*** THE RECORDS Section Begins ***

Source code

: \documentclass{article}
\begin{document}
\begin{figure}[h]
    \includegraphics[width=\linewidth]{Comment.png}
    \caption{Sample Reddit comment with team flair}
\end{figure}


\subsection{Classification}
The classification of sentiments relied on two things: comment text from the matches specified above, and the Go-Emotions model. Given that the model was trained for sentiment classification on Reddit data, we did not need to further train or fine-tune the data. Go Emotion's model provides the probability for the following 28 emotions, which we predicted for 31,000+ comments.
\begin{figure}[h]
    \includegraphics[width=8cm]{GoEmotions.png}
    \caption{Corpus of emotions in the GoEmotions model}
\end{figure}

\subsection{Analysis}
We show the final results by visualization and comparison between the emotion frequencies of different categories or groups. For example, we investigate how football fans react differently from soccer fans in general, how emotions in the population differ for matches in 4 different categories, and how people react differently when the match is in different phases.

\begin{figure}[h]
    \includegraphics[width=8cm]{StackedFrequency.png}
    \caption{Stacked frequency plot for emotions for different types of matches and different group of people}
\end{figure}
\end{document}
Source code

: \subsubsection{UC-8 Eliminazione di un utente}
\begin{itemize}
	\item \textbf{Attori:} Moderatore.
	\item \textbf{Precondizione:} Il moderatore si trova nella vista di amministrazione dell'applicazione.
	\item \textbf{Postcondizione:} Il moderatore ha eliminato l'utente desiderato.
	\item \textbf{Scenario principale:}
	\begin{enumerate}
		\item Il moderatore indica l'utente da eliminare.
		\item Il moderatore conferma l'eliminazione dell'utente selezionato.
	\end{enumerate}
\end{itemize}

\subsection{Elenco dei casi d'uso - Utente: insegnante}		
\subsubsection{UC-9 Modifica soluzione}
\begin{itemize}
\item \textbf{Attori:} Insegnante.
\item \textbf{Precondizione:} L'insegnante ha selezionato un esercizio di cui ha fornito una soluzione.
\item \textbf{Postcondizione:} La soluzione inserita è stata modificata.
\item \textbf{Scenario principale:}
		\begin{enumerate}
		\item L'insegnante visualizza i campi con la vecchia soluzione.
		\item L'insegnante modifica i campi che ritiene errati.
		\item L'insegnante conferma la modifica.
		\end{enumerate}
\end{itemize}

*** THE RECORDS Section Ends ***

Beginning at the line with "fornito una soluzione." and ending at the line with "la vecchia soluzione.", reproduce each line of the data above exactly, and add no other lines.

- [EXERCISE OUTPUT]:
\item \textbf{Precondizione:} L'insegnante ha selezionato un esercizio di cui ha fornito una soluzione.
\item \textbf{Postcondizione:} La soluzione inserita è stata modificata.
\item \textbf{Scenario principale:}
		\begin{enumerate}
		\item L'insegnante visualizza i campi con la vecchia soluzione.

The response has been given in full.